*** Opening Source passage ***
Sharp will introduce a 70in 8K TV monitor by the end of April. The early launch is the opening salvo in what is expected to be a gradual introduction of 7,680 x 4,320 pixel TVs at the premium end of the TV market.

The LV-70X500E, which will be available globally and priced at a mere €12,000, was unveiled at the IFA 2018 Global Press Conference in Rome.

Sascha Lange, Sharp Vice President for Marketing and Sales, believes 8K will create a new super-screen TV sector of 70-inch and larger models, even arguing that consumers now have the room to accomodate screens up to 128in. 'There’s a clear desire for ever larger screens,' he says. 'We’ve seen that with the growth of 55- and 65in 4K models. We believe that 8K will be a major trend at this year’s IFA show in Berlin.'

The panel, which comes without a DVB tuner or HEVC decoder, can upscale 4K or lower sources, and present native resolution still images played from USB. In Japan, set-top boxes will provide native 8K content from the Tokyo 2020 Olympic Games

Speaking at the IFA showcase, Bernard Fontaine, Head of Technical Innovations at France TV, said the broadcaster would undertake 8K trials at The French Open in May. The footage will not be broadcast, but will be viewable in the Roland Garros media centre.

The LV-70X500E uses a FALD backlight with local dimming control over 216 areas. It has eight HDMIs, with four dedicated to delivering a native 8K signal. Alternatively, the set can deliver four independent 4K feeds. 

Toshiyuki Fujine, Division Manager at Sharp’s Sakai LCD panel plant, told HCC that the screen was originally envisaged as a business-to-businees product, serving corporate, security and medical needs, but now will also be sold into the consumer space for early adopters. 'Second-generation 8K displays will offers a single HDMI 2.1 input,' he says, 'but that is not currently available to manufacturers.'

HCC has had a close look at this mouth-watering screen, and was left salivating. The LV-70X500E has a pixel density of 125 ppi; up close, this means no visible pixel structure. The colour vibrance from this wide colour panel is high. Naturally, the set is HDR10 and HLG compatible, but there is no Dolby Vision or HDR10+ support. Peak brightness is quoted at 1,000 nits. 'When we designed this display there was no 8K-ready Dolby Vision chipset available,' explained Fujine. Sharp doesn't rule out adding dynamic metadata compatibility on future generations.
*** Closing Source passage ***
*** Opening Given data ***
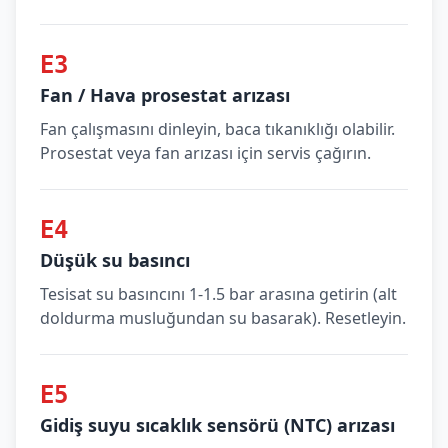
E3
Fan / Hava prosestat arızası
Fan çalışmasını dinleyin, baca tıkanıklığı olabilir.
Prosestat veya fan arızası için servis çağırın.
E4
Düşük su basıncı
Tesisat su basıncını 1-1.5 bar arasına getirin (alt
doldurma musluğundan su basarak). Resetleyin.
E5
Gidiş suyu sıcaklık sensörü (NTC) arızası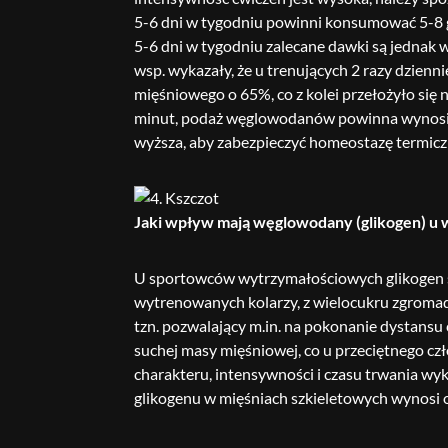
5-6 dni w tygodniu powinni konsumować 5-8 g/
5-6 dni w tygodniu zalecane dawki są jednak 
wsp. wykazały, że u trenujących 2 razy dzien
mięśniowego o 65%, co z kolei przełożyło się
minut, podaż węglowodanów powinna wynosić 3
wyższa, aby zabezpieczyć homeostazę termic
Jaki wpływ mają węglowodany (glikogen) u
U sportowców wytrzymałościowych glikogen s
wytrenowanych kolarzy, z wielocukru zgromad
tzn. pozwalający m.in. na pokonanie dystans
suchej masy mięśniowej, co u przeciętnego cz
charakteru, intensywności i czasu trwania wy
glikogenu w mięśniach szkieletowych wynosi ok.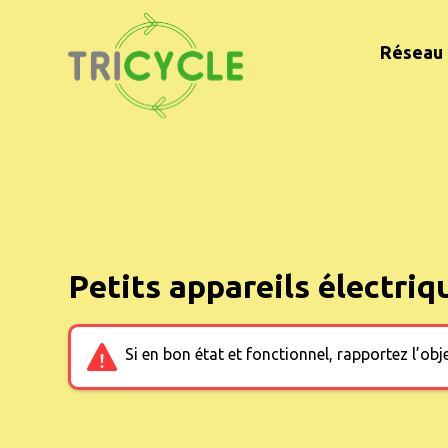
Réseau 
Petits appareils électriq
Si en bon état et fonctionnel, rapportez l’o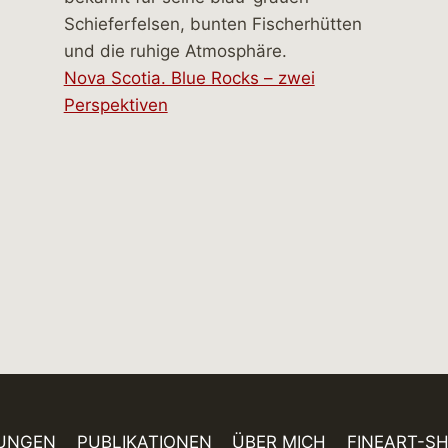
Nova Scotia. Blue Rocks – zwei
Perspektiven
UNGEN
PUBLIKATIONEN
ÜBER MICH
FINEART-S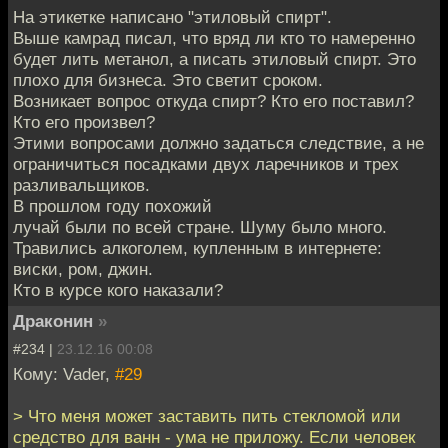
На этикетке написано "этиловый спирт".
Выше камрад писал, что вряд ли кто то намеренно
будет лить метанол, а писать этиловый спирт. Это
плохо для бизнеса. Это светит сроком.
Возникает вопрос откуда спирт? Кто его поставил?
Кто его произвел?
Этими вопросами должно задаться следствие, а не
ограничиться посадками двух ларечников и трех
разливальщиков.
В прошлом году похожий
лучай были по всей стране. Шуму было много.
Травились алкоголем, купленным в интернете:
виски, ром, джин.
Кто в курсе кого наказали?
Драконин
»
#234 |
23.12.16 00:08
Кому: Vader,
#29
> Что меня может заставить пить стекломой или
средство для ванн - ума не приложу. Если человек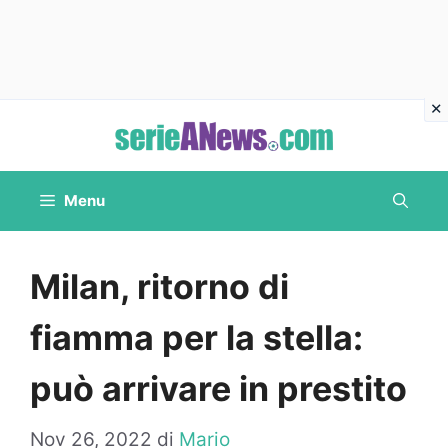
Vai
al
contenuto
Menu
Milan, ritorno di
fiamma per la stella:
può arrivare in prestito
Nov 26, 2022
di
Mario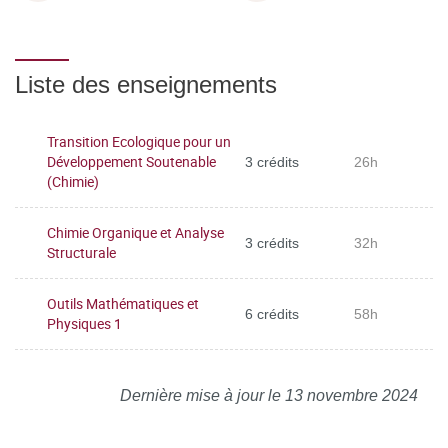
Liste des enseignements
Transition Ecologique pour un
Développement Soutenable
3 crédits
26h
(Chimie)
Chimie Organique et Analyse
3 crédits
32h
Structurale
Outils Mathématiques et
6 crédits
58h
Physiques 1
Dernière mise à jour le 13 novembre 2024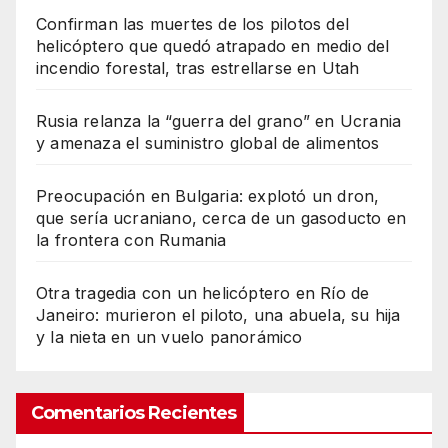
Confirman las muertes de los pilotos del
helicóptero que quedó atrapado en medio del
incendio forestal, tras estrellarse en Utah
Rusia relanza la “guerra del grano” en Ucrania
y amenaza el suministro global de alimentos
Preocupación en Bulgaria: explotó un dron,
que sería ucraniano, cerca de un gasoducto en
la frontera con Rumania
Otra tragedia con un helicóptero en Río de
Janeiro: murieron el piloto, una abuela, su hija
y la nieta en un vuelo panorámico
Comentarios Recientes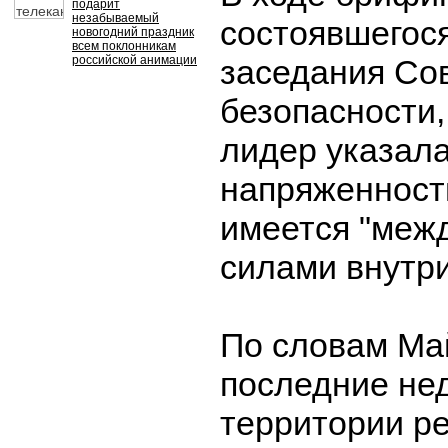
подарит
незабываемый
состоявшегос
новогодний праздник
всем поклонникам
российской анимации
заседания Со
безопасности
лидер указала
напряженность
имеется "меж
силами внутри
По словам Ма
последние не
территории р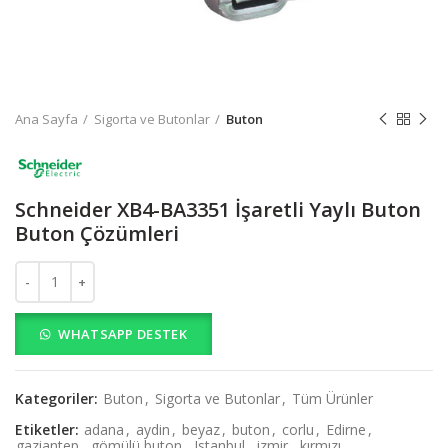
Ana Sayfa
Sigorta ve Butonlar
Buton
Schneider XB4-BA3351 İşaretli Yaylı Buton
Buton Çözümleri
Schneider XB4-BA3351 İşaretli Yaylı Buton Buton Çözümleri adet
WHATSAPP DESTEK
Kategoriler:
Buton
,
Sigorta ve Butonlar
,
Tüm Ürünler
Etiketler:
adana
,
aydin
,
beyaz
,
buton
,
corlu
,
Edirne
,
gaziantep
,
gömülü buton
,
Istanbul
,
izmir
,
kırmızı
,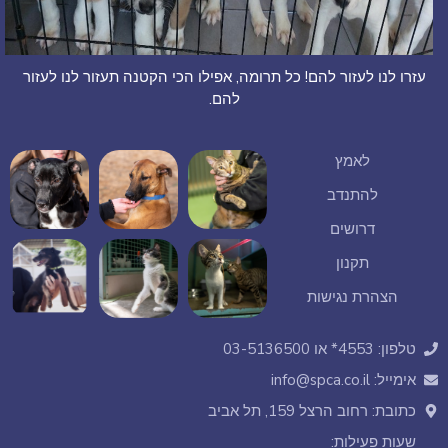
עזרו לנו לעזור להם! כל תרומה, אפילו הכי הקטנה תעזור לנו לעזור
להם.
לאמץ
להתנדב
דרושים
תקנון
הצהרת נגישות
טלפון: 4553* או 03-5136500
אימייל: info@spca.co.il
כתובת: רחוב הרצל 159, תל אביב
שעות פעילות: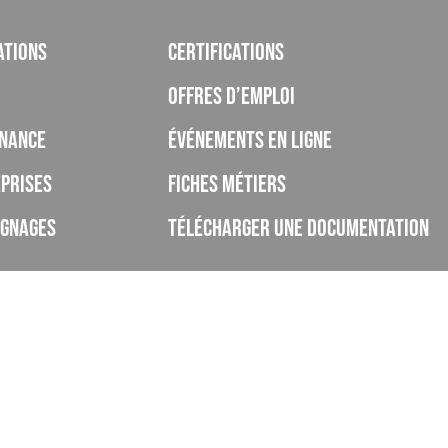
ations
Certifications
Offres d’emploi
nance
Événements en ligne
prises
Fiches métiers
ignages
Télécharger une documentation
rivé d’enseignement à distance, enregistré sous le numéro de déclaration d’ac
ut pas agrément de l’Etat), et déclaré sous le code UAI 0062268H.
lobal des certifications est de 75%.
des apprentis formés au sein de l'ISCOD ont terminé leur formation sans aband
faction global des apprentis formés est de 80% (taux d'apprentis ayant répondu ent
 à ce cycle de formation, quelle note lui accorderiez-vous sur 20 ?").
yant obtenu leur certification ont poursuivi leurs études au sein de l'ISCOD.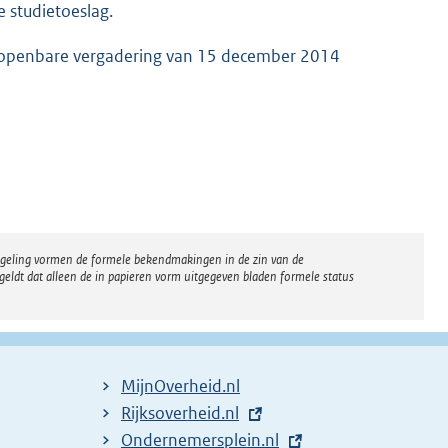
 studietoeslag.
e openbare vergadering van 15 december 2014
regeling vormen de formele bekendmakingen in de zin van de
eldt dat alleen de in papieren vorm uitgegeven bladen formele status
MijnOverheid.nl
E
Rijksoverheid.nl
x
E
Ondernemersplein.nl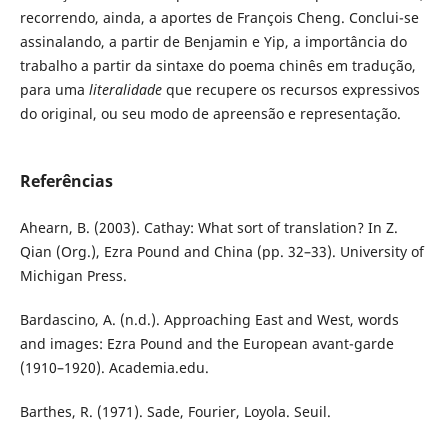
recorrendo, ainda, a aportes de François Cheng. Conclui-se
assinalando, a partir de Benjamin e Yip, a importância do
trabalho a partir da sintaxe do poema chinês em tradução,
para uma
literalidade
que recupere os recursos expressivos
do original, ou seu modo de apreensão e representação.
Referências
Ahearn, B. (2003). Cathay: What sort of translation? In Z.
Qian (Org.), Ezra Pound and China (pp. 32–33). University of
Michigan Press.
Bardascino, A. (n.d.). Approaching East and West, words
and images: Ezra Pound and the European avant-garde
(1910–1920). Academia.edu.
Barthes, R. (1971). Sade, Fourier, Loyola. Seuil.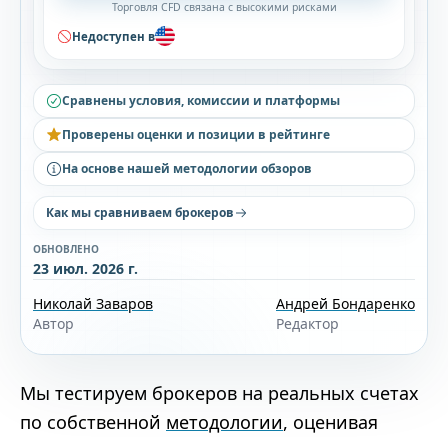
Торговля CFD связана с высокими рисками
Недоступен в
Сравнены условия, комиссии и платформы
Проверены оценки и позиции в рейтинге
На основе нашей методологии обзоров
Как мы сравниваем брокеров
ОБНОВЛЕНО
23 июл. 2026 г.
Николай Заваров
Андрей Бондаренко
Автор
Редактор
Мы тестируем брокеров на реальных счетах
по собственной
методологии
, оценивая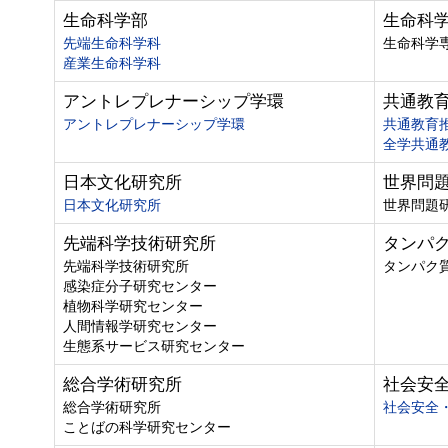
生命科学部
生命科
先端生命科学科
生命科学
産業生命科学科
アントレプレナーシップ学環
共通教
アントレプレナーシップ学環
共通教育
全学共通
日本文化研究所
世界問
日本文化研究所
世界問題
先端科学技術研究所
タンパ
先端科学技術研究所
タンパク
感染症分子研究センター
植物科学研究センター
人間情報学研究センター
生態系サービス研究センター
総合学術研究所
社会安
総合学術研究所
社会安全
ことばの科学研究センター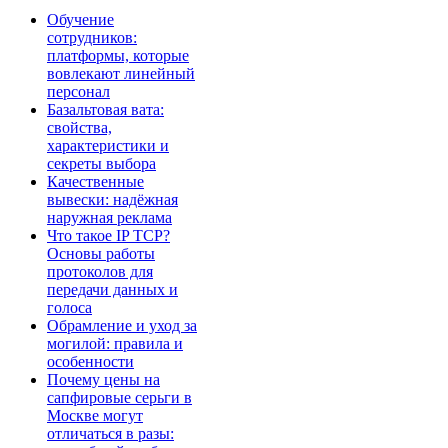
Обучение
сотрудников:
платформы, которые
вовлекают линейный
персонал
Базальтовая вата:
свойства,
характеристики и
секреты выбора
Качественные
вывески: надёжная
наружная реклама
Что такое IP TCP?
Основы работы
протоколов для
передачи данных и
голоса
Обрамление и уход за
могилой: правила и
особенности
Почему цены на
сапфировые серьги в
Москве могут
отличаться в разы: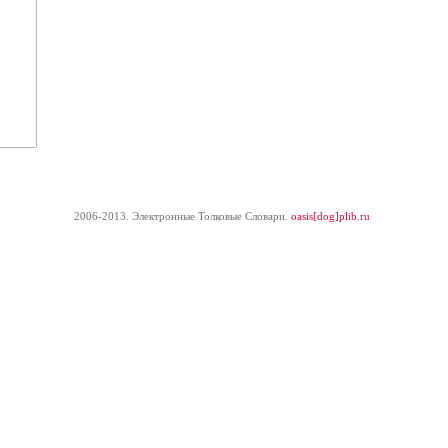
2006-2013. Электронные Толковые Cловари.
oasis[dog]plib.ru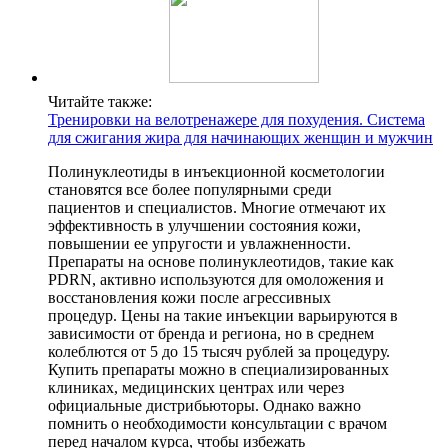
Читайте также:
Тренировки на велотренажере для похудения. Система
для сжигания жира для начинающих женщин и мужчин
Полинуклеотиды в инъекционной косметологии
становятся все более популярными среди
пациентов и специалистов. Многие отмечают их
эффективность в улучшении состояния кожи,
повышении ее упругости и увлажненности.
Препараты на основе полинуклеотидов, такие как
PDRN, активно используются для омоложения и
восстановления кожи после агрессивных
процедур. Цены на такие инъекции варьируются в
зависимости от бренда и региона, но в среднем
колеблются от 5 до 15 тысяч рублей за процедуру.
Купить препараты можно в специализированных
клиниках, медицинских центрах или через
официальные дистрибьюторы. Однако важно
помнить о необходимости консультации с врачом
перед началом курса, чтобы избежать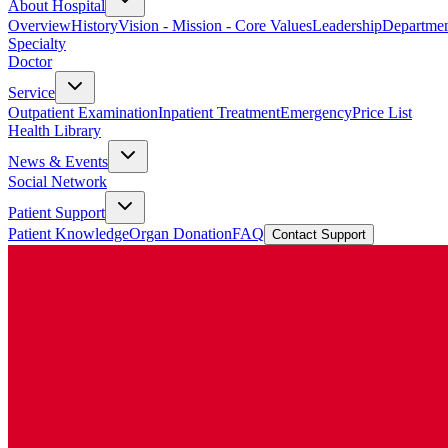
About Hospital
Overview
History
Vision - Mission - Core Values
Leadership
Departmen
Specialty
Doctor
Service
Outpatient Examination
Inpatient Treatment
Emergency
Price List
Health Library
News & Events
Social Network
Patient Support
Patient Knowledge
Organ Donation
FAQ
Contact Support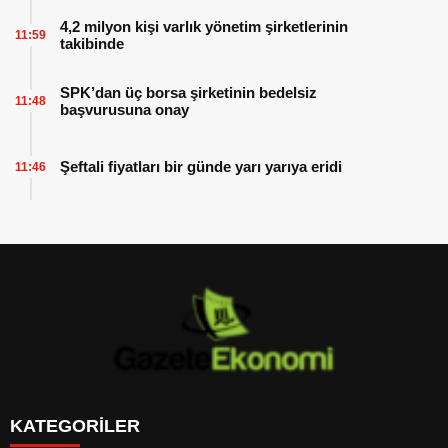
4,2 milyon kişi varlık yönetim şirketlerinin
11:59
takibinde
SPK’dan üç borsa şirketinin bedelsiz
11:48
başvurusuna onay
Şeftali fiyatları bir günde yarı yarıya eridi
11:46
KATEGORİLER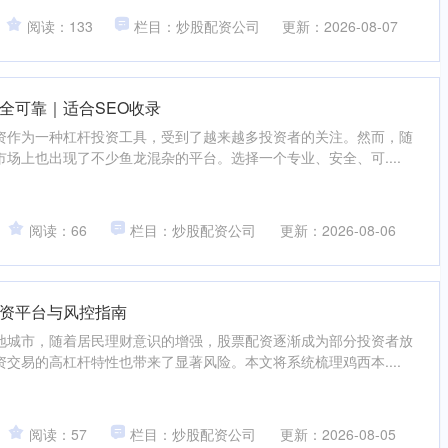
阅读：133
栏目：炒股配资公司
更新：2026-08-07
全可靠｜适合SEO收录
资作为一种杠杆投资工具，受到了越来越多投资者的关注。然而，随
场上也出现了不少鱼龙混杂的平台。选择一个专业、安全、可....
阅读：66
栏目：炒股配资公司
更新：2026-08-06
资平台与风控指南
地城市，随着居民理财意识的增强，股票配资逐渐成为部分投资者放
交易的高杠杆特性也带来了显著风险。本文将系统梳理鸡西本....
阅读：57
栏目：炒股配资公司
更新：2026-08-05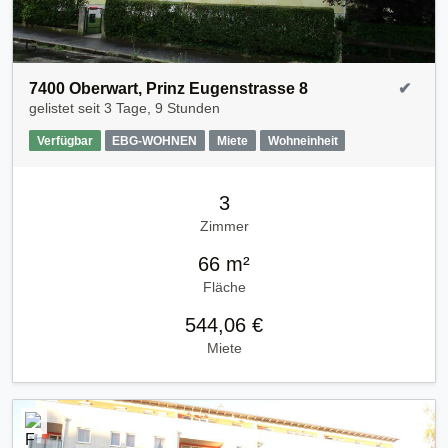
7400 Oberwart, Prinz Eugenstrasse 8
✔
gelistet seit
3 Tage, 9 Stunden
Verfügbar
EBG-WOHNEN
Miete
Wohneinheit
3
Zimmer
66 m²
Fläche
544,06 €
Miete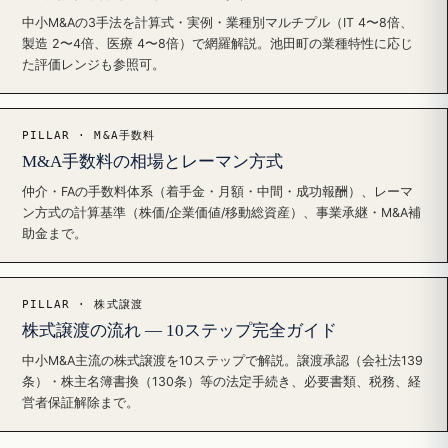
中小M&Aの3手法を計算式・実例・業種別マルチプル（IT 4〜8倍、
製造 2〜4倍、医療 4〜8倍）で網羅解説。池田町の業種特性に応じ
た評価レンジも参照可。
PILLAR · M&A手数料
M&A手数料の相場とレーマン方式
仲介・FAの手数料体系（着手金・月額・中間・成功報酬）、レーマ
ン方式の計算基準（株価/企業価値/移動総資産）、事業承継・M&A補
助金まで。
PILLAR · 株式譲渡
株式譲渡の流れ — 10ステップ完全ガイド
中小M&A主流の株式譲渡を10ステップで解説。譲渡承認（会社法139
条）・株主名簿書換（130条）等の法定手続き、必要書類、税務、経
営者保証解除まで。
*** Closing Given data ***
• _Problems and tasks_:
• a. Reproduce the Sharp 8K article word for word from "Sharp will introduce" to "the TV market.".
• b. Using the Sharp 8K article, state whether each statement below agrees with it. Answer yes or no, and quote the exact words that decide each answer.
(i) The LV-70X500E was unveiled at the IFA 2018 Global Press Conference in Rome.
(ii) The set supports Dolby Vision.
(iii) France TV's 8K footage from The French Open will be broadcast.
• c. According to the Sharp 8K article, over how many areas does the LV-70X500E's FALD backlight provide local dimming control?

• _Results for each task_:
• a.
Sharp will introduce a 70in 8K TV monitor by the end of April. The early launch is the opening salvo in what is expected to be a gradual introduction of 7,680 x 4,320 pixel TVs at the premium end of the TV market.

• b.
(i) Yes: "was unveiled at the IFA 2018 Global Press Conference in Rome."
(ii) No: "there is no Dolby Vision or HDR10+ support."
(iii) No: "The footage will not be broadcast, but will be viewable in the Roland Garros media centre."

• c. 216 areas.